There are two kinds of bashdoc comments. Comments for the whole file and comments for functions. If the comment is directly followed by a function line, then it is assumed that the comment pertains to that function (thus it is not necessary to specify what function a comment is for). If there is not a function line directly following the end of the bashdoc comment, it is assumed to be for the whole file. Only the first global comment is used, the rest are discarded.

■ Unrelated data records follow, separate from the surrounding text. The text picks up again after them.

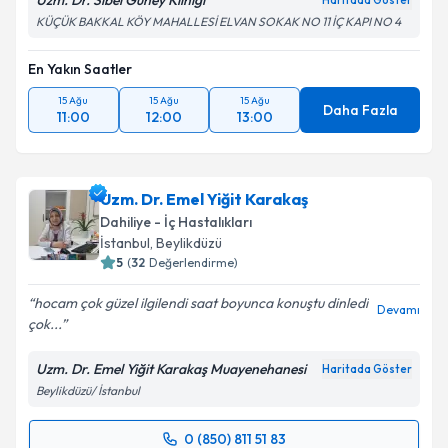
Uzm. Dr. Sibel Güney Kliniği
Haritada Göster
KÜÇÜK BAKKAL KÖY MAHALLESİ ELVAN SOKAK NO 11 İÇ KAPI NO 4
En Yakın Saatler
15 Ağu
15 Ağu
15 Ağu
Daha Fazla
11:00
12:00
13:00
Uzm. Dr. Emel Yiğit Karakaş
Dahiliye - İç Hastalıkları
İstanbul
, Beylikdüzü
5
(
32
Değerlendirme)
hocam çok güzel ilgilendi saat boyunca konuştu dinledi
Devamı
çok...
Uzm. Dr. Emel Yiğit Karakaş Muayenehanesi
Haritada Göster
Beylikdüzü/ İstanbul
0 (850) 811 51 83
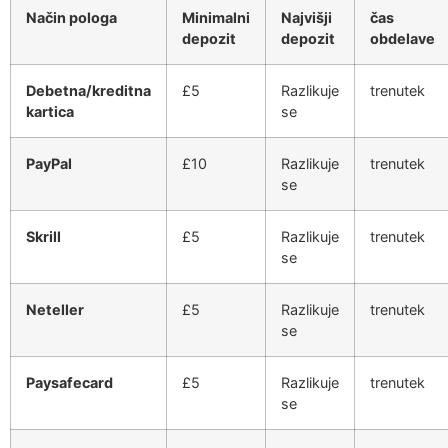
Način pologa
Minimalni
Najvišji
čas
depozit
depozit
obdelave
Debetna/kreditna
£5
Razlikuje
trenutek
kartica
se
PayPal
£10
Razlikuje
trenutek
se
Skrill
£5
Razlikuje
trenutek
se
Neteller
£5
Razlikuje
trenutek
se
Paysafecard
£5
Razlikuje
trenutek
se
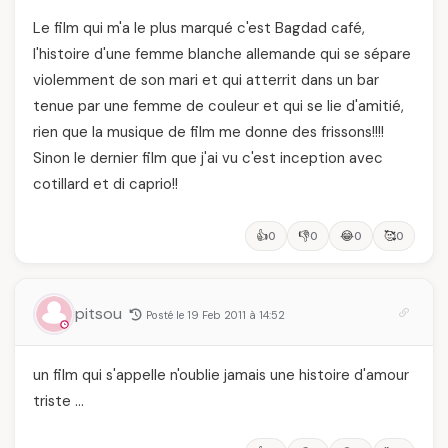
Le film qui m'a le plus marqué c'est Bagdad café,
l'histoire d'une femme blanche allemande qui se sépare
violemment de son mari et qui atterrit dans un bar
tenue par une femme de couleur et qui se lie d'amitié,
rien que la musique de film me donne des frissons!!!!
Sinon le dernier film que j'ai vu c'est inception avec
cotillard et di caprio!!
👍
👎
😂
🥰
0
0
0
0
pitsou
Posté le 19 Feb 2011 à 14:52
un film qui s'appelle n'oublie jamais une histoire d'amour
triste …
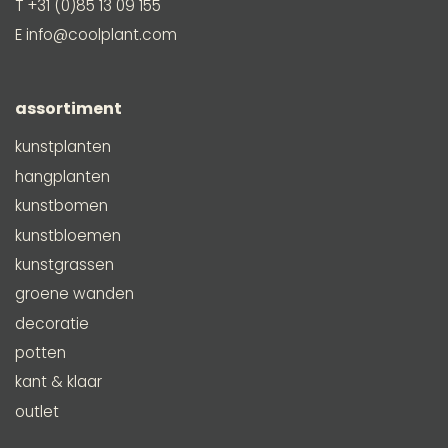
T
+31 (0)85 13 09 155
E
info@coolplant.com
assortiment
kunstplanten
hangplanten
kunstbomen
kunstbloemen
kunstgrassen
groene wanden
decoratie
potten
kant & klaar
outlet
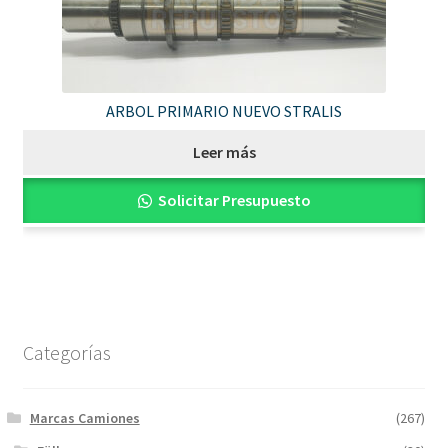
ARBOL PRIMARIO NUEVO STRALIS
Leer más
Solicitar Presupuesto
Categorías
Marcas Camiones
(267)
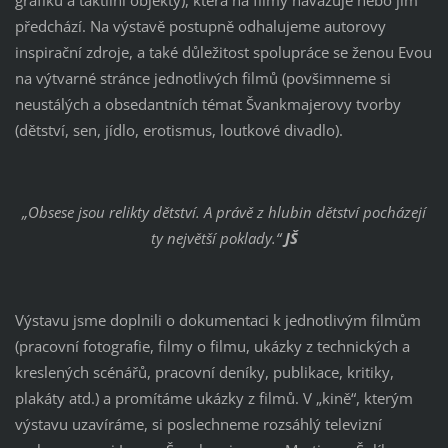
předchází. Na výstavě postupně odhalujeme autorovy
inspirační zdroje, a také důležitost spolupráce se ženou Evou
na výtvarné stránce jednotlivých filmů (povšimneme si
neustálých a obsedantních témat Švankmajerovy tvorby
(dětství, sen, jídlo, erotismus, loutkové divadlo).
„Obsese jsou relikty dětství. A právě z hlubin dětství pocházejí
ty největší poklady.“
JŠ
Výstavu jsme doplnili o dokumentaci k jednotlivým filmům
(pracovní fotografie, filmy o filmu, ukázky z technických a
kreslených scénářů, pracovní deníky, publikace, kritiky,
plakáty atd.) a promítáme ukázky z filmů. V „kině“, kterým
výstavu uzavíráme, si poslechneme rozsáhlý televizní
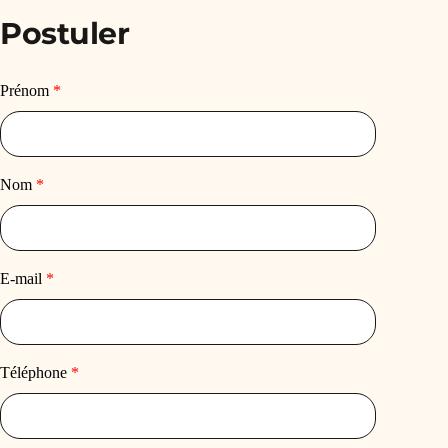
Postuler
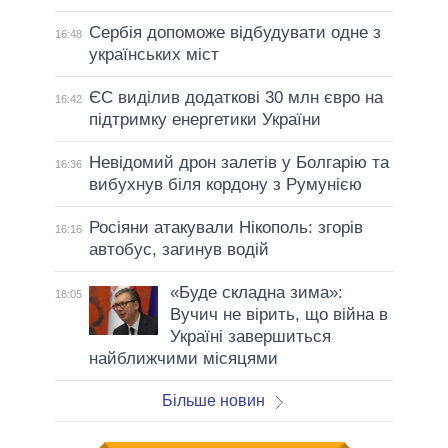
Сербія допоможе відбудувати одне з
16:48
українських міст
ЄС виділив додаткові 30 млн євро на
16:42
підтримку енергетики України
Невідомий дрон залетів у Болгарію та
16:36
вибухнув біля кордону з Румунією
Росіяни атакували Нікополь: згорів
16:16
автобус, загинув водій
«Буде складна зима»:
16:05
Вучич не вірить, що війна в
Україні завершиться
найближчими місяцями
Більше новин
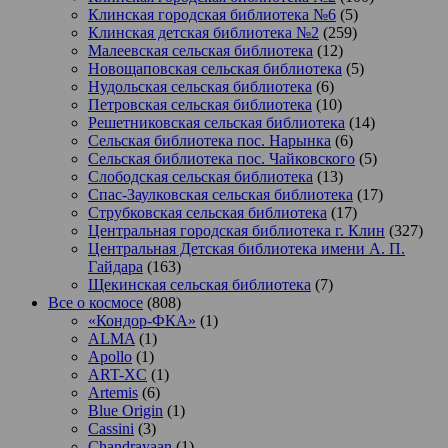
Клинская городская библиотека №6
(5)
Клинская детская библиотека №2
(259)
Малеевская сельская библиотека
(12)
Новощаповская сельская библиотека
(5)
Нудольская сельская библиотека
(6)
Петровская сельская библиотека
(10)
Решетниковская сельская библиотека
(14)
Сельская библиотека пос. Нарынка
(6)
Сельская библиотека пос. Чайковского
(5)
Слободская сельская библиотека
(13)
Спас-Заулковская сельская библиотека
(17)
Струбковская сельская библиотека
(17)
Центральная городская библиотека г. Клин
(327)
Центральная Детская библиотека имени А. П.
Гайдара
(163)
Щекинская сельская библиотека
(7)
Все о космосе
(808)
«Кондор-ФКА»
(1)
ALMA
(1)
Apollo
(1)
ART-XC
(1)
Artemis
(6)
Blue Origin
(1)
Cassini
(3)
Chandrayaan
(1)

For example this is proper use for a function:

## Some text
function foo()


from the bashdoc.sh script:

   @Synopsis Reads specialy formated shell scripts and creates docs
   @Copyright     Copyright 2003, Paul Mahon
   @License  GPL v2
   Parses comments between lines of '---'
   Lines to be parsed start with . All tags start with @.
   Lines without a tag are considered simple description of the section.
   If the line following the comment block doesn't start with 'function'
   the it's assumed that the comment is for the whole file. Only the first
   non-function comment block will be used, the other will be ignored.
   Multiple identical tags are allowed, the contents are appended and separated
   with a space. @param tags are treated specials and are assumed to be in order.
   There is an additional &lt;@function FUNCTION_NAME&gt; tag that can be embeded
   in any bashdoc comment. It will be transformed into a link to that function.
   Note, this will only work for functions that are defined in the same script.
   Usage:    [-p project] [-o directory] [-e tag] [--] script [ script ...]
   '-p project'   Name of the project
   '-o directory' Specifies the directory you want the
        resulting html to go into
  '-e tag'   Only output if the block has this tag
   '--'      No more arguments, only scripts
   'script'  The script you want documented

There are two other scripts to enhance bashdoc: src2html.sh and flow.sh.

Note: these both have --help argument to see how to use them.